Despite the preeminent federal authority and responsibility over immigration and foreign relations, the State of South Carolina recently enacted Act No. 69, which addresses multiple aspects of immigration regulation and enforcement and is scheduled to become effective on January 1, 2012. The provisions of Act No. 69, working individually and in concert, seek to punish unlawful entry and presence of aliens such as by requiring, whenever practicable, a determination of immigration status during any lawful stop, detention, investigation, or arrest by the police where there is “reasonable suspicion” that an individual is unlawfully present, and by establishing new state criminal sanctions against unlawfully present aliens.

It’s worth noting that this law is less draconian than a similar Alabama law that seeks to intimidate children against attending school and even makes it a felony for many immigrants to take a shower. And yet, DOJ’s suit is an important reminder that these Arizona-style laws are still cruel and unconstitutional.

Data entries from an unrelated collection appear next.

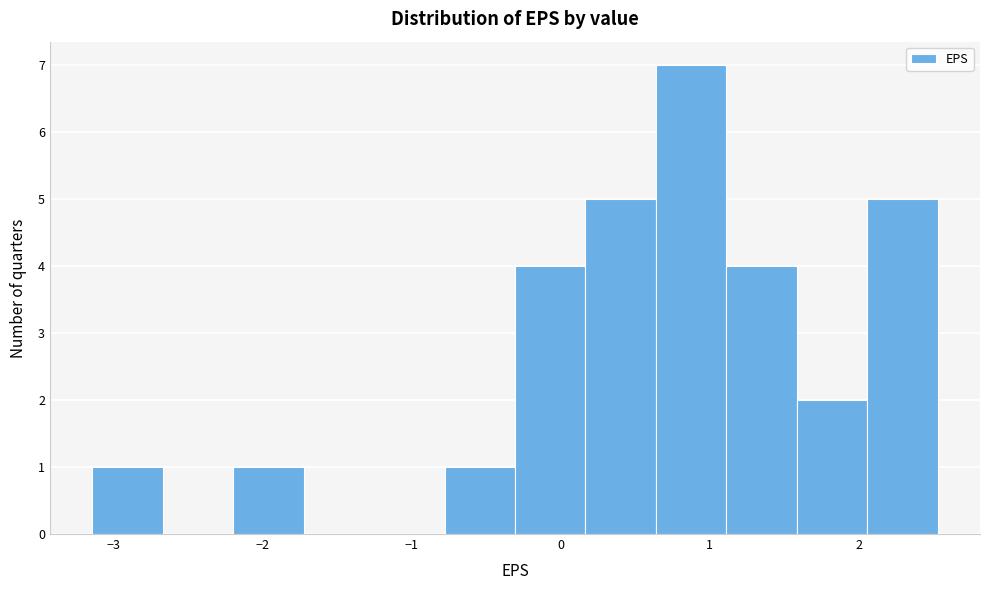

Reading left to right, list every bar in this chart as the range it spans on the x-axis followed by its height. Neither the bar edges nor the heights are printed on the chart, so give them approximately, as read against the axes.

-3.1 to -2.7: 1
-2.7 to -2.2: 0
-2.2 to -1.7: 1
-1.7 to -1.2: 0
-1.2 to -0.8: 0
-0.8 to -0.3: 1
-0.3 to 0.2: 4
0.2 to 0.6: 5
0.6 to 1.1: 7
1.1 to 1.6: 4
1.6 to 2.1: 2
2.1 to 2.5: 5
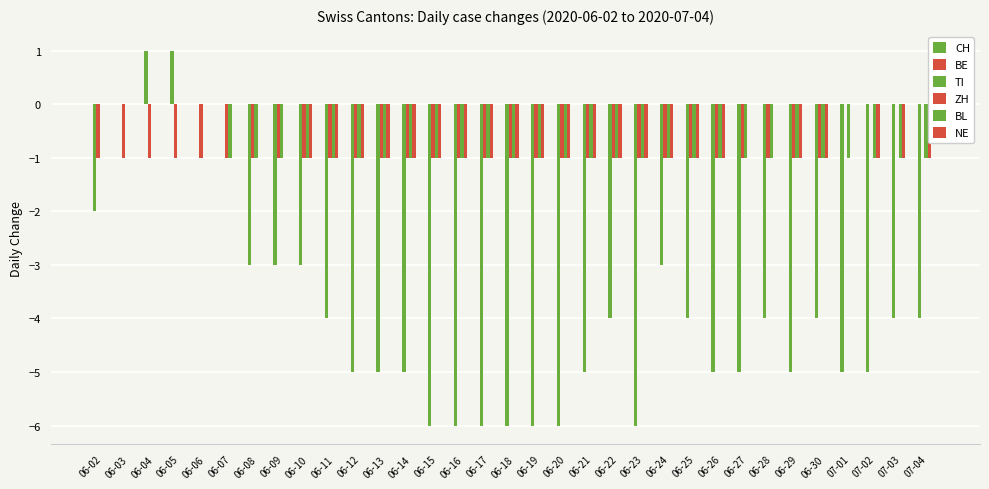

Are the bars grouped side by side (vs. stacked)?

Yes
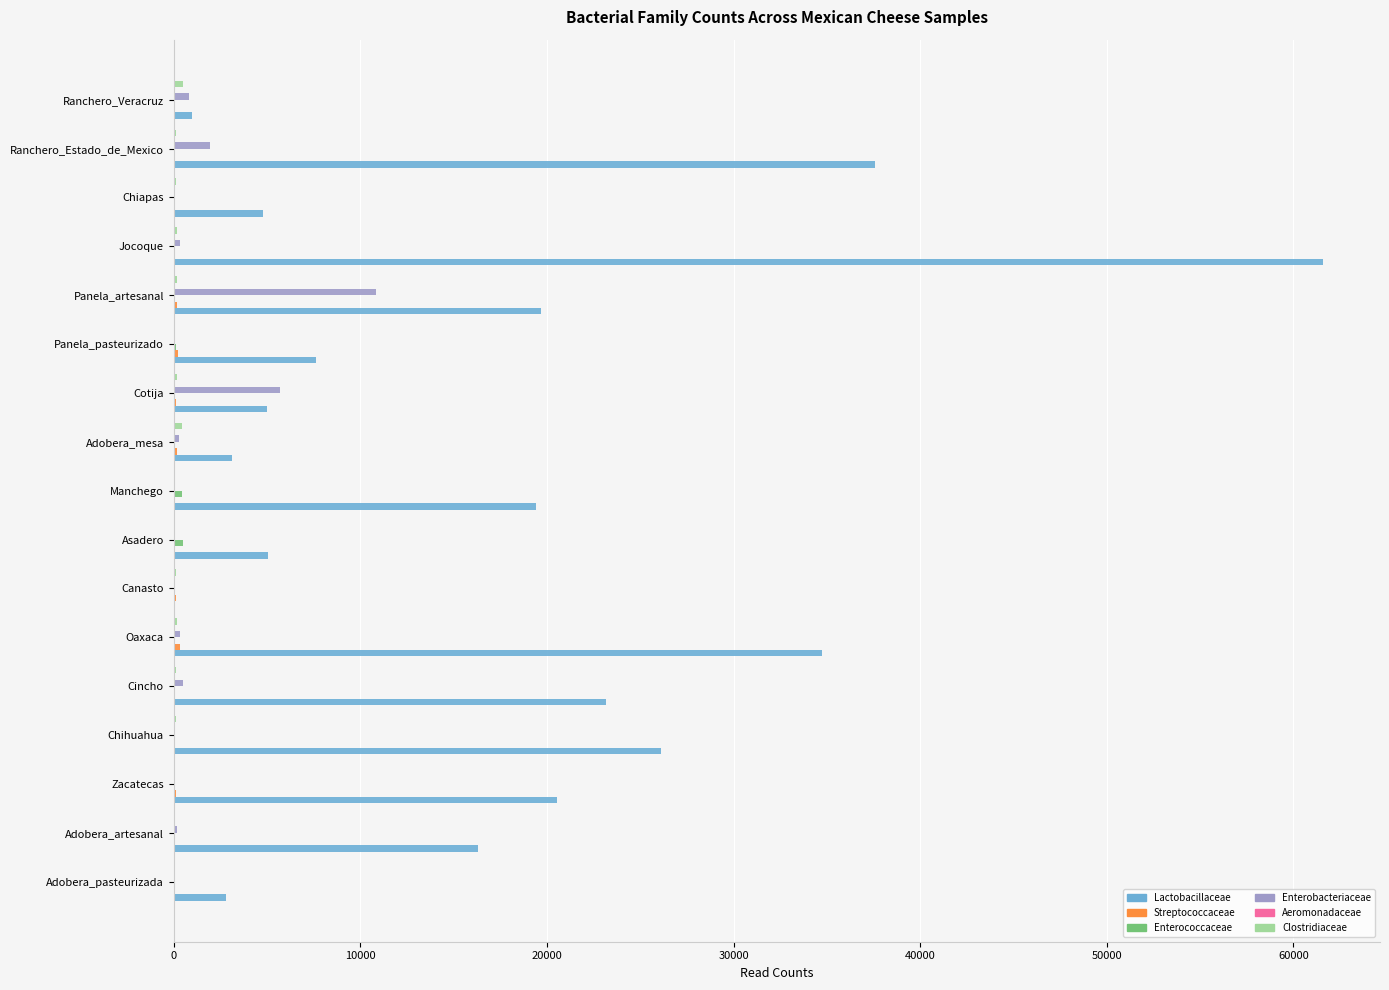

How many series are shown in this chart?

5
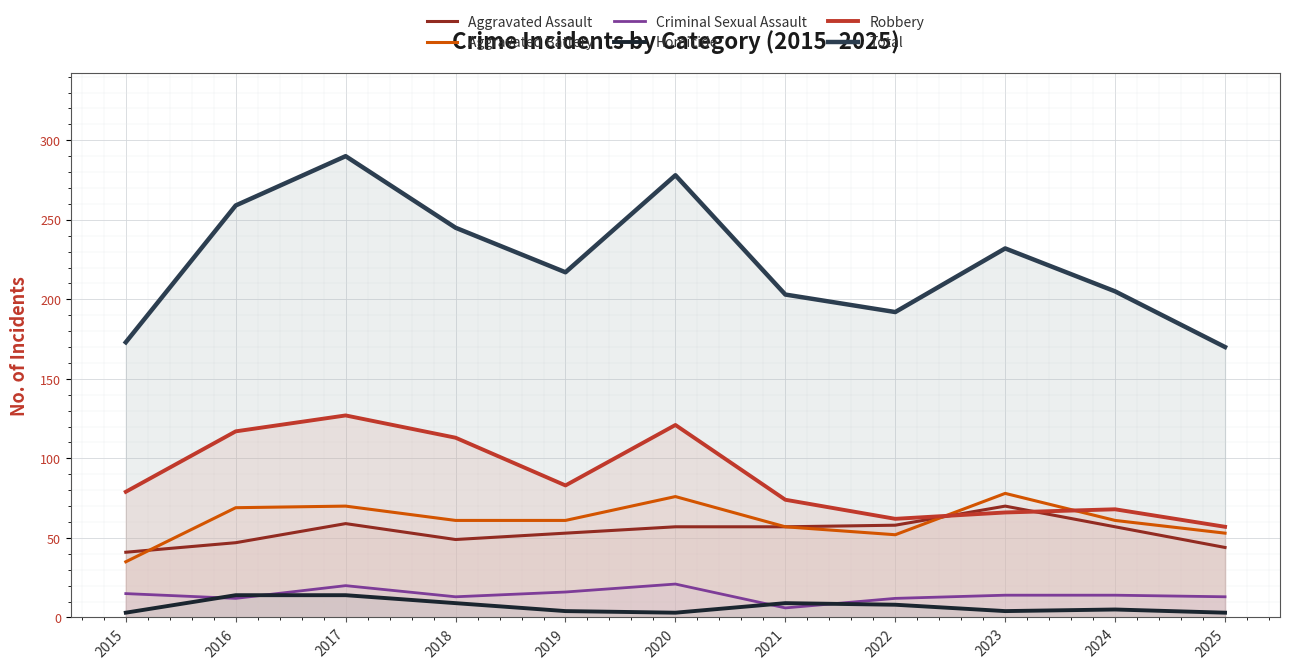

At 2018, list the series in order from smallest to largest.

Homicide, Criminal Sexual Assault, Aggravated Assault, Aggravated Battery, Robbery, Total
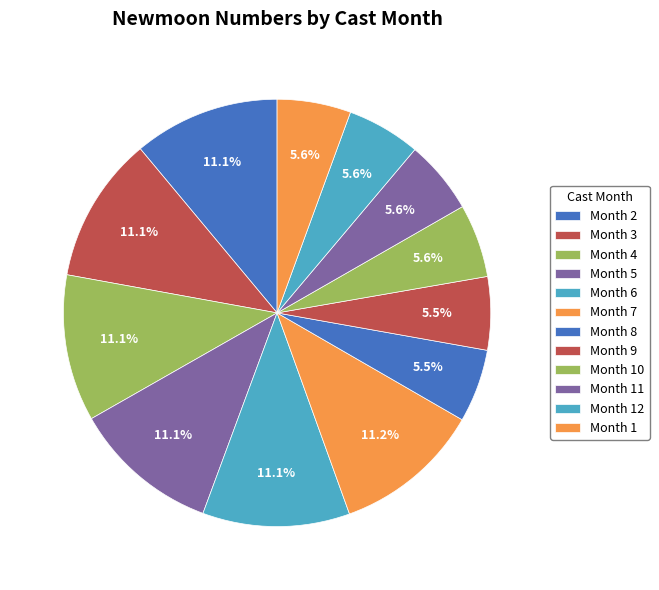

Count the number of slices in the pie.

12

South Carolina’s law will cause innocent residents — potentially even United States citizens — to be detained because police suspect them of being undocumented. It makes it a crime for lawful immigrants “to fail to carry in the person’s personal possession any certificate of alien registration or alien registration receipt card,” and subjects them to up to 30 days in prison for failure to carry their papers. Because the Alabama law is so absurd in its overreach, it is easy to forget that other states’ anti-immigrant laws are still quite bizarre and oppressive in their scope.

They are also a direct assault on the Constitution. As the Supreme Court explained nearly 70 years ago in a case called Hines v. Davidowitz, allowing individual states to set their own immigration policy isn’t just misguided — it is downright dangerous because “international controversies of the gravest moment, sometimes even leading to war, may arise from real or imagined wrongs to another’s subjects inflicted, or permitted, by a government.”

America does not allow Minnesota to negotiate most favored nation trade status with China. It does not allow Nebraska to unilaterally impose sanctions on Iran. It does not allow Florida to declare war on Lebanon. And it must not allow South Carolina to decide its own immigration policy for the exact same reason. If an American government is going to imperil our foreign relations with another nation, that decision should come from a decision maker that has actually been elected to represent the entire nation.